▶ **DOCUMENT PASSAGE**:
╭──

Underwater Magnification

[jplacson]

Here's the thing, usually all your mind needs is a point of reference to do the necessary optical correction. Even in air, if no point of comparison is present, we can't gauge size or distance properly.

Only problem underwater is that it's not our turf... our brain still can't memorize the small nuances that we've learned over the course of our childhood when it comes to estimating size and distance... stretching your hands out in front of you will give you a better chance of sizing things up... and having a dive buddy beside or near and object helps determine size and distance as well.

 

[don3334]

Here is why you are confused.

The PADI training books say both.

In the PADI Open water diver manual - product no. 79180 version 2.2 (rev(10/01)) i found

Page 75/76 - "When light changes speed going from water to air (like when it enters your mask), it shifts its course slightly (this is called refraction) which magnifies every-thing about 25 percent."

╰──

▶ **YOUR INSTRUCTIONS**: Retype the full forum thread on underwater magnification above, word for word.

▶ **RECORDS SHOWN**:
╭──

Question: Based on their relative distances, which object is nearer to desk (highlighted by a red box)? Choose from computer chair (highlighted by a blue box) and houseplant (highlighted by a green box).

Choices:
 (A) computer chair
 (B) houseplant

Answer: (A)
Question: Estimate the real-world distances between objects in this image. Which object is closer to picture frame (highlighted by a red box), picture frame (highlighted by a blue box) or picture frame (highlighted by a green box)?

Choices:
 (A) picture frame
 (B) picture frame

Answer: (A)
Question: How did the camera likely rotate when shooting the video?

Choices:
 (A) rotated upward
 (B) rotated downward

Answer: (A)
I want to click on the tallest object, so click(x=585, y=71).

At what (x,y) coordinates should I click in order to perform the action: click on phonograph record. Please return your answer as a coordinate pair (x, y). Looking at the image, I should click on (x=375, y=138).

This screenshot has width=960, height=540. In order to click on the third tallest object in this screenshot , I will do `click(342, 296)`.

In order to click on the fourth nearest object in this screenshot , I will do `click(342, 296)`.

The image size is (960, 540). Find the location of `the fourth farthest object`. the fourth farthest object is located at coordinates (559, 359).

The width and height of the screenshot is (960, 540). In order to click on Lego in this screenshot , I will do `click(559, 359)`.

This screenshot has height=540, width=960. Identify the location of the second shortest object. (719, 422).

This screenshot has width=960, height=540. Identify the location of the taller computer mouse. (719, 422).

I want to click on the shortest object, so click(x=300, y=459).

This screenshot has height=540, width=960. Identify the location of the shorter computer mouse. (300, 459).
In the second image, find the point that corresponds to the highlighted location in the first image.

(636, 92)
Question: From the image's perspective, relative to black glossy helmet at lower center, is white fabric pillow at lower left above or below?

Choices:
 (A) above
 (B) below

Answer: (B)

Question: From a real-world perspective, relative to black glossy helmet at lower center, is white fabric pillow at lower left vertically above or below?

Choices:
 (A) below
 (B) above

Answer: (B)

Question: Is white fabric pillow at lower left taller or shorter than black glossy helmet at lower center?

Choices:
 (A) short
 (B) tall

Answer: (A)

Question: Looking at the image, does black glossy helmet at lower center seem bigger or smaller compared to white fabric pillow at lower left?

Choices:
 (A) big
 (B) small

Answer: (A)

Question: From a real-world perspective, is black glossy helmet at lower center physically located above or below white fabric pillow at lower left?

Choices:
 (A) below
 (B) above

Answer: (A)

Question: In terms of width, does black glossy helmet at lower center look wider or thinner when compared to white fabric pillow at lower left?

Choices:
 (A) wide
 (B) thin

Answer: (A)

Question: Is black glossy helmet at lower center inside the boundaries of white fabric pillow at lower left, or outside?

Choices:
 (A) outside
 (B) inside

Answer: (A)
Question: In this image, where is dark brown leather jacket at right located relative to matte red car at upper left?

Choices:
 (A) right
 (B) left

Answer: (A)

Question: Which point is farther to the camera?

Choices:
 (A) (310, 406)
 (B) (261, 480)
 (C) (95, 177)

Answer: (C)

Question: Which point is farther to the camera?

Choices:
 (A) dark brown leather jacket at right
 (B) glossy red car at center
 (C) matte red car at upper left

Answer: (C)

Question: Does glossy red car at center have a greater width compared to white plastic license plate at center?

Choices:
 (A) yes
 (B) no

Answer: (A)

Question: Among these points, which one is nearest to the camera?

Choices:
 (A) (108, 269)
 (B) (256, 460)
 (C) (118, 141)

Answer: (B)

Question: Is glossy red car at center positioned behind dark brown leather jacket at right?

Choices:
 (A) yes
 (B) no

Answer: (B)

╰──

▶ **THE REPLY**:
Underwater Magnification

[jplacson]

Here's the thing, usually all your mind needs is a point of reference to do the necessary optical correction. Even in air, if no point of comparison is present, we can't gauge size or distance properly.

Only problem underwater is that it's not our turf... our brain still can't memorize the small nuances that we've learned over the course of our childhood when it comes to estimating size and distance... stretching your hands out in front of you will give you a better chance of sizing things up... and having a dive buddy beside or near and object helps determine size and distance as well.

 

[don3334]

Here is why you are confused.

The PADI training books say both.

In the PADI Open water diver manual - product no. 79180 version 2.2 (rev(10/01)) i found

Page 75/76 - "When light changes speed going from water to air (like when it enters your mask), it shifts its course slightly (this is called refraction) which magnifies every-thing about 25 percent."